The plane lands at an airstrip where Moise’s son — aptly nicknamed Airport — was born. A brisk north wind howls through the Barrenlands First Nation, a community 400-strong. Brochet Mayor David LaPonsee meets Moise at the cemetery and walks with her past dozens of graves, elaborately decorated with colourful plastic wreaths and miniature white-picket fences.
Burial records couldn’t pinpoint the exact location of Agnes’ grave, so LaPonsee agreed to meet Moise and point out the small area of the cemetery where children who died as far back as the 1960s are buried.
They stop at a small grassy area. Here, there are no names on the tiny crosses, no decorative wreaths, no photos or loving messages atop grave markers to mark where the dead lie.
"That’s the area," LaPonsee said, pointing to small wooden crosses sticking out of the grass.
"That’s the place where we used to select the place for babies, small children. It could be any one of these."

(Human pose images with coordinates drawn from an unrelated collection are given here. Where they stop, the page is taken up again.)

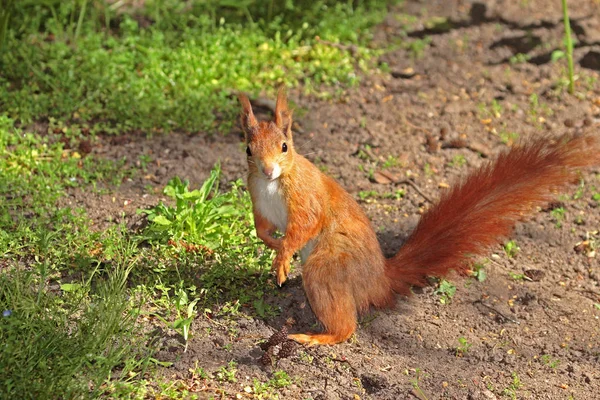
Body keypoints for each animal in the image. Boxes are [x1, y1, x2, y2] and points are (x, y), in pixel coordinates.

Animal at [239, 89, 600, 346]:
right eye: (248, 149)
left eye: (284, 146)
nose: (268, 170)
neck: (272, 185)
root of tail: (379, 279)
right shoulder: (258, 202)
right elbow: (262, 230)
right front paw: (275, 247)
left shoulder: (306, 197)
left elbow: (306, 224)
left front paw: (283, 256)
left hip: (328, 268)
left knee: (346, 325)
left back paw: (317, 336)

Moise surveys the scene, taking it all in, saying nothing.
"My little angel is somewhere here. My little angel, my little girl," she says softly.
She leans down and touches a small white cross that’s topped with a tiny pink flower. She gravitates towards one of the oldest child graves in the cemetery, a grey wooden cross, simple and unmarked. Here, Moise believes, is where Agnes is.
"Goodbye, Agnes. Goodbye, my baby. I’ll come and see you. I didn’t even see your body, but I see your grave," she said, tears streaming down her face.
"I’ll never forget you Agnes. One of these days, I’ll see you again. Mommy loves you."